2箇所の渓流を対象とし、各渓流の渓畔域に1箇所、斜面に2箇所ずつプロット(30m×30mを基準)を設置した。またプロット以外の渓畔域に分布するブナ林冠木も調査対象とした。プロット内の樹木の樹種名、DBHを記録するとともに、ブナについては樹高の測定、繁殖の有無の確認を行った。また林冠に達した樹木を対象に成長錐を用いて年輪コアを採取した。渓畔域と斜面のブナの成長速度を比較するため、過去30年間の直径の相対成長速度(RGR)を算出し、共分散分析により検定した。

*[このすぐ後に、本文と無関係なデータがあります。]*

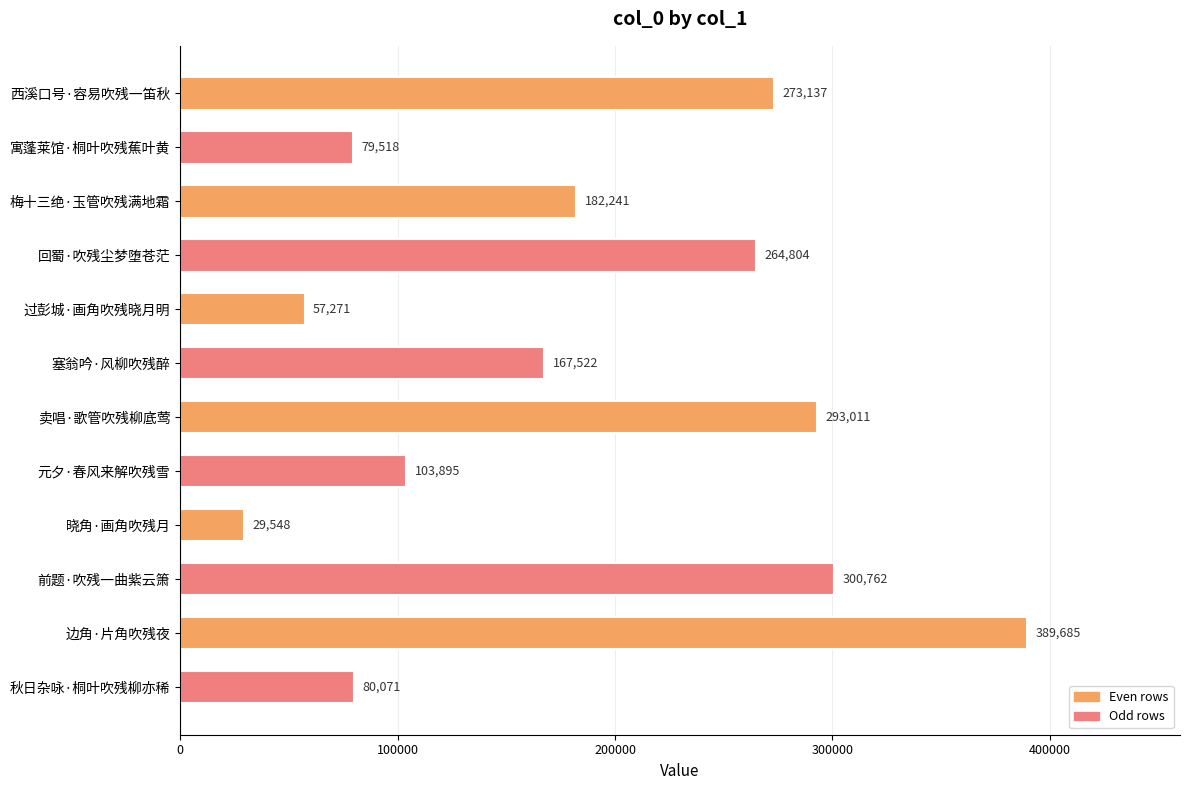

How many distinct data groups are displayed?

1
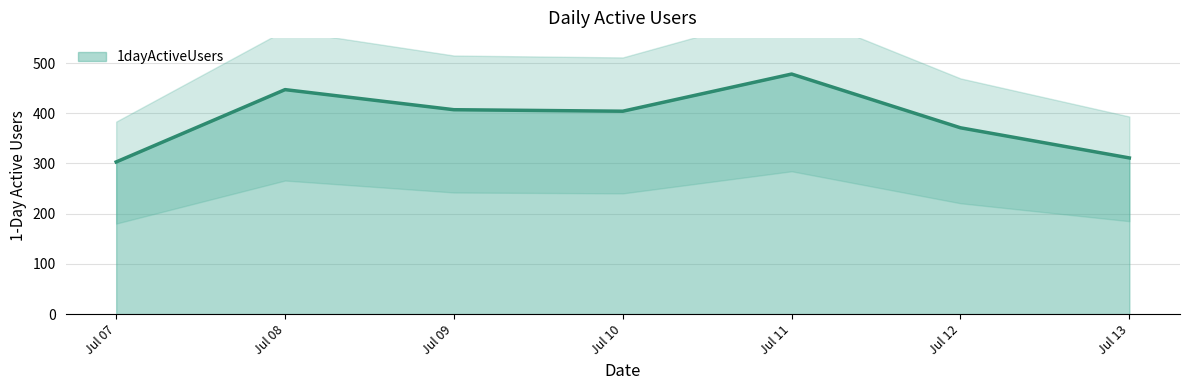

How many interior local valleys (lower than both neighbors) does the data have?

1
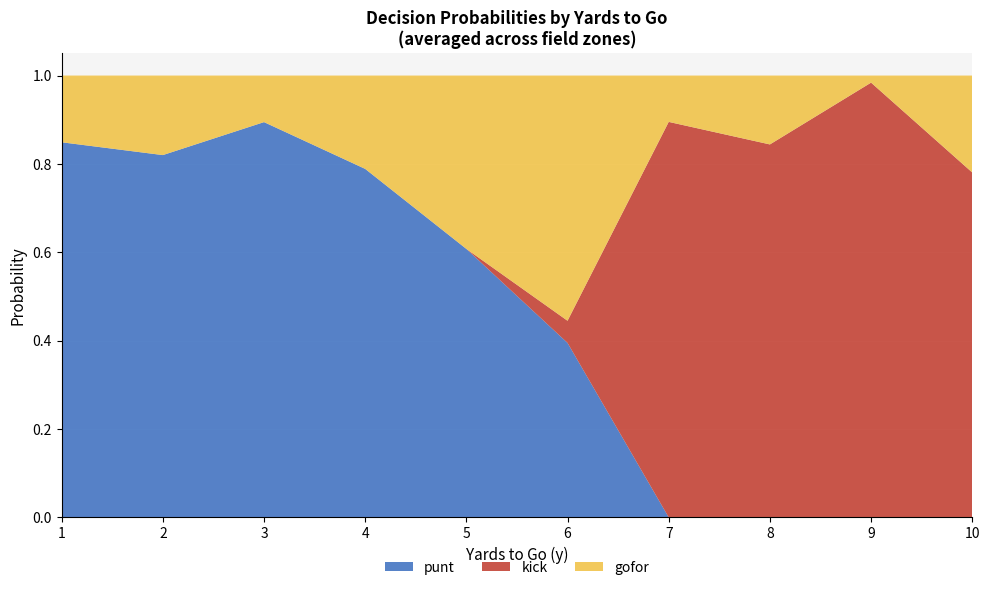

What is the highest value of the punt series?

0.9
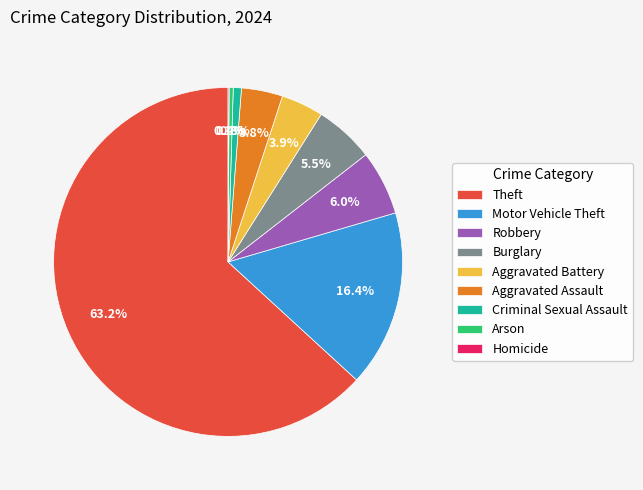

What is the ratio of the value at Robbery to the value at Criminal Sexual Assault?

7.9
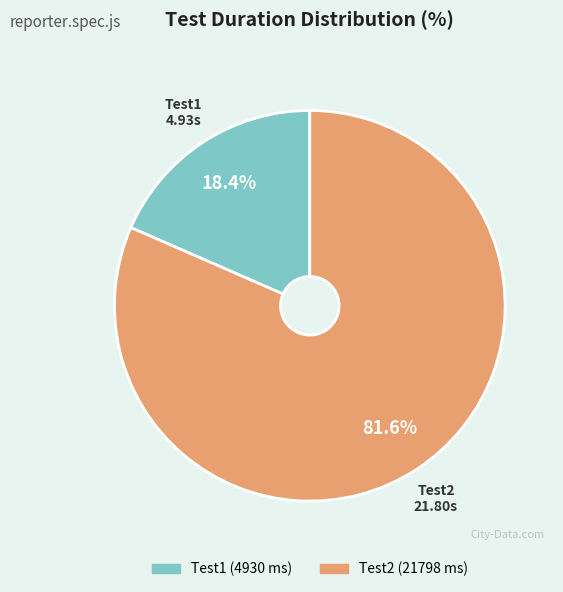

What is the largest slice in the pie chart?

Test2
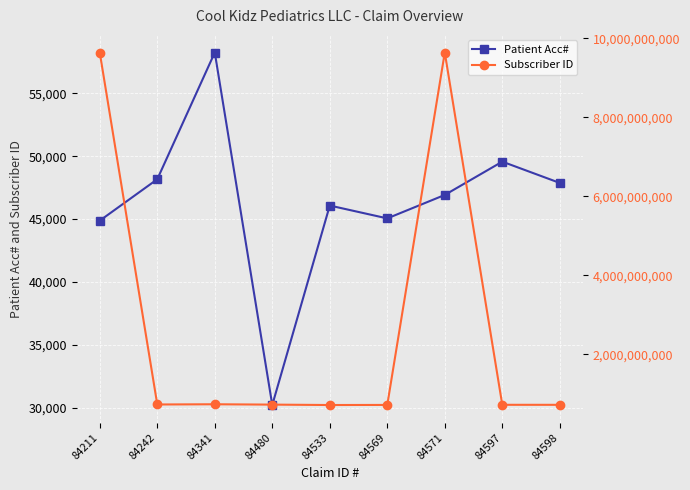

Which category has the lowest value in the Patient Acc# series?

84480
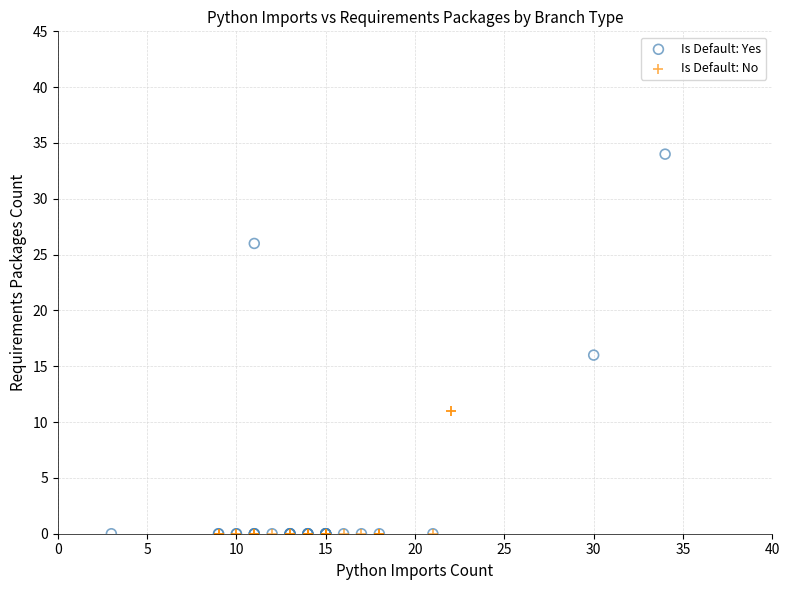

Which series has the largest Y range (max minus min)?

Is Default: Yes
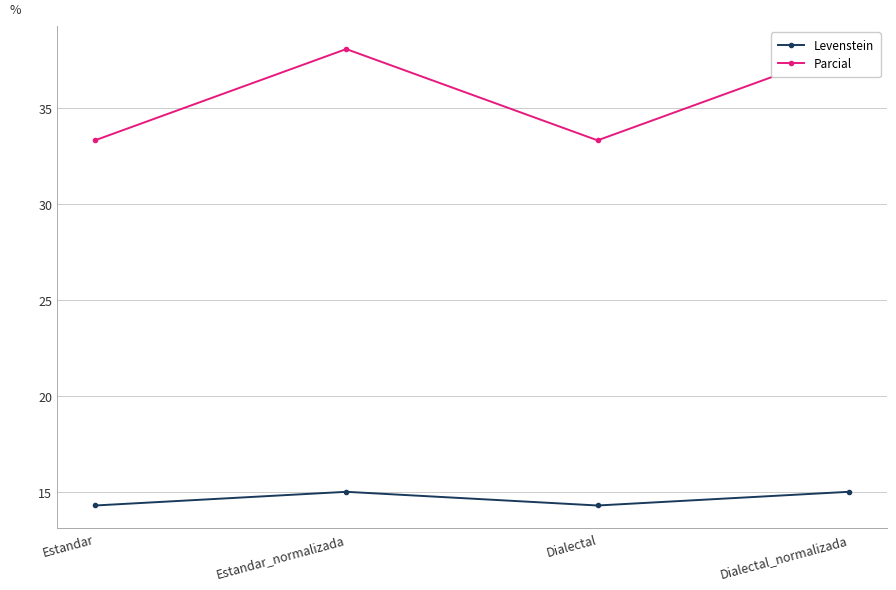

Reading left to right, transcribe all the data shown in this chart.

Levenstein: 14.3	15.0	14.3	15.0
Parcial: 33.3	38.1	33.3	38.1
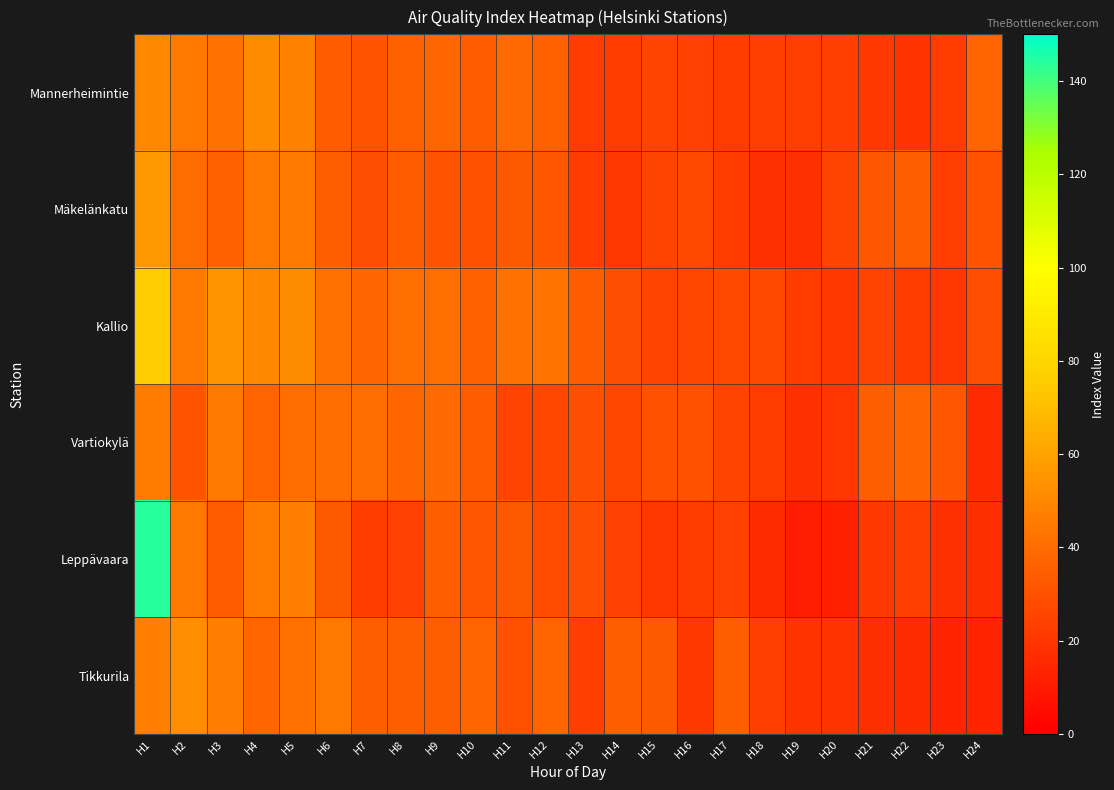

At which category does the chart reach its minimum across all series?

H19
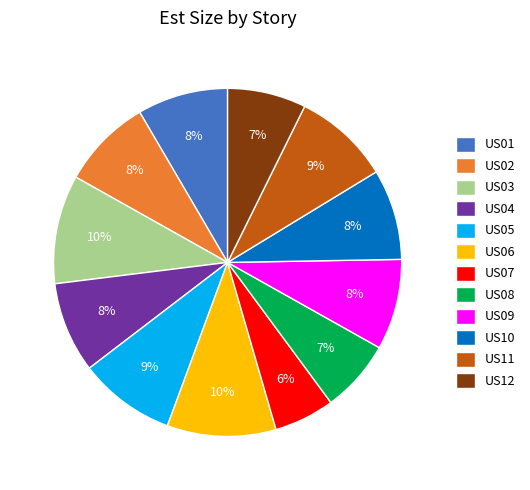

To the nearest percent, what is the average slice percentage?

8%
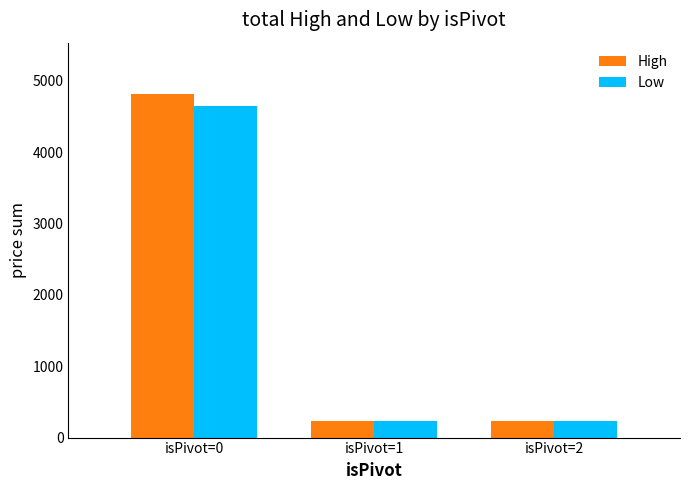

What is the total value across all series at isPivot=1?

468.8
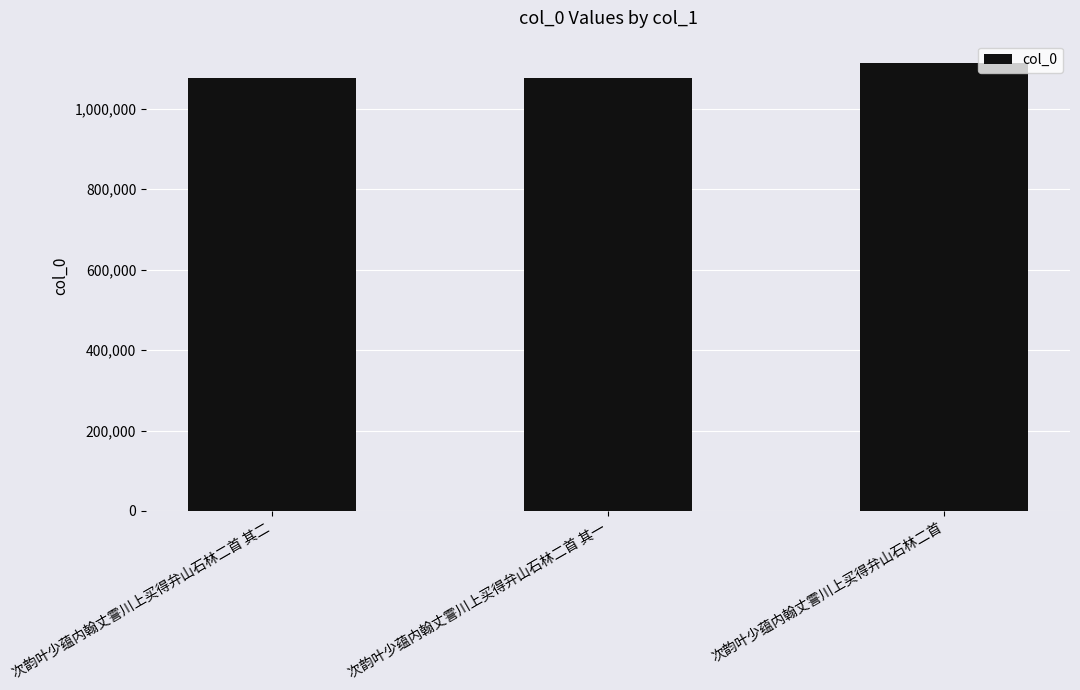

Does the chart contain any negative values?

No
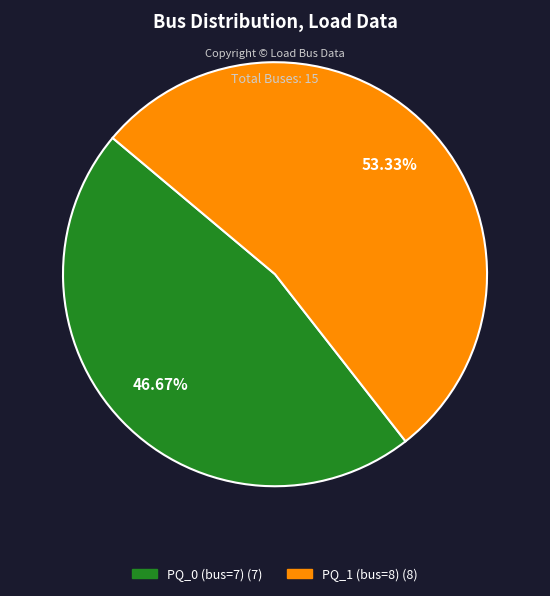

Do PQ_0 (bus=7) and PQ_1 (bus=8) together represent more than half of the pie?

Yes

ブナは渓畔域、斜面ともに最も断面積の大きい優占種であった。直径階分布では、ほとんどのプロットで、ブナは小さなサイズから大きなサイズまで個体が見られた。また渓畔域でも多くのブナが繁殖を行っており、概ね林冠層に達した個体が繁殖を行っていた。渓畔域のブナの相対成長速度は斜面と大きな差は見られず、良好な成長を行っていた。
以上の結果から、多雪地の渓畔域は撹乱の影響が特に大きい場所を除いてブナの生育に適したハビタットであると考えられる。ブナの生育が良好な理由として、開放的な流路に隣接しており光環境が良いことや、ブナより成長速度の速い先駆種が多雪地では少ないことが考えられた。